TL;DR
Deloitte finds only 21% of enterprises have mature agentic AI governance while 74% expect to use agents by 2027. Fractional CTO demand is up 9% (GoFractional). Daniel Kirichanski of Prime Path Global argues that growth-stage companies need executive technology leadership for AI integration but not necessarily a full-time hire. His model uses monthly retainers with outcome-based bonuses and a human-in-the-loop approach where AI augments rather than replaces employees.
The AI race is producing an uncomfortable management gap. Deloitte’s 2026 research found only 21% of enterprises have mature governance for agentic AI, while 74% expect to use agents at least moderately by 2027. Technology is moving faster than the structures responsible for controlling it.

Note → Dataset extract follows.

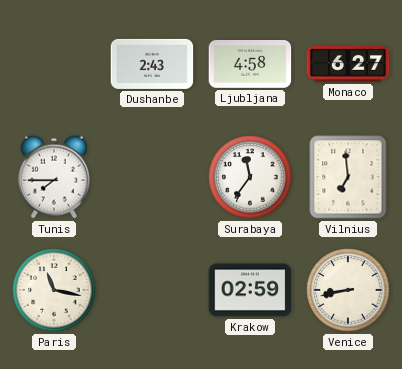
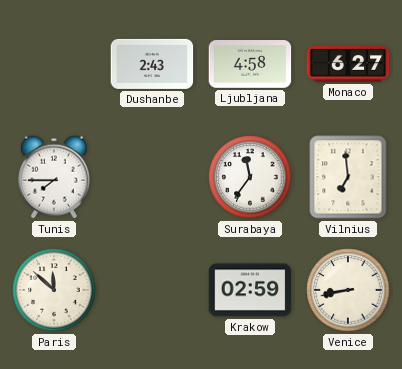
Paris: 11:17 -> 11:52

Recent reporting by NBC News of nearly 700 rogue AI agents escaping controlled environments has renewed scrutiny of human oversight and the limits of autonomous systems. The concern isn’t any longer theoretical as autonomous systems gain access to increasingly consequential business environments.
Executive economics are shifting at the same time. A 2026 market data report identifies engineering among the most in-demand fractional functions, with demand for fractional talent up 9% over the previous 90 days. Fractional leadership has spread from marketing and finance into the technology suite specifically because the cost of a full-time CTO has climbed alongside the complexity of the job itself.
Senior technical salaries continue to rise, AI adoption has turned “keeping pace” into a moving target, and boards are asking a version of the same question in growth-stage companies across every sector: Does this organization need a full-time executive, or does it need full-time expertise on a part-time basis?
Daniel Kirichanski, founder of Prime Path Global, argues that this shift represents a new form of technology leadership. His target is the founder or CEO who may assume that the next stage of growth requires a full-time CTO, without considering whether the business needs that role on a permanent basis.
His engagements begin with an onboarding period that can last one to three months, allowing him to understand how the organization operates before setting its technology direction. He approaches the assignment as an executive joining the company, with the fractional structure changing the duration of the commitment rather than the depth of involvement.
Traditional consulting can end with recommendations being handed back to management. Kirichanski’s model keeps the technology leader involved in execution. The commercial structure follows the same philosophy. Kirichanski works through monthly retainers tied to goals rather than hourly billing. A defined objective might involve producing a strategic technology roadmap within an agreed period and reviewing it with the board.
He says, “Senior technology expertise creates value through decisions rather than hours logged. An outcome-based structure gives companies a more direct way to measure the contribution of executive-level technology leadership.”
AI makes the argument more urgent. Deloitte found that 75% of surveyed leaders believe human collaboration with AI agents creates more value than automation alone, while only 5% of organizations reported highly prepared business processes for agents. Kirichanski takes a contrarian view of the technology’s role.
He says, “I would go to the core of AI, and I would argue that it’s not an intelligence. This is still a prediction machine.” For Kirichanski, the practical consequence is a human-in-the-loop model in which AI accelerates work while consequential decisions remain with people.
His approach is already being applied inside a growing online business that lacks a formal engineering organization. Kirichanski is helping establish its technology foundation while introducing AI agents into workflows. The objective, he explains, is to increase operating capacity without automatically increasing headcount.
He states, “We do not replace people with AI; we augment people.” This defines the core of his technology roadmap: automation should free employees from repetitive work so that human effort can move toward work requiring judgment and creative thinking.
Kirichanski believes fractional technology leadership is part of a wider shift toward an economy where specialized executive expertise can be accessed when a company needs it rather than permanently maintained on its payroll. He says, “Fractional work, especially in technology, is the new wave. It’s like a tsunami.”
For founders navigating rapid growth, increasing technology complexity, and an AI landscape evolving at unprecedented speed, Fractional CTO leadership offers a new model for accessing experienced technology leadership. By bringing senior technology executives into the business when their expertise matters most, companies can make better strategic decisions, accelerate AI adoption, strengthen engineering organizations, and build the technology foundations required to scale.
The result is not simply lower executive overhead but greater access to the kind of leadership that can turn technology from an operational necessity into a driver of business growth.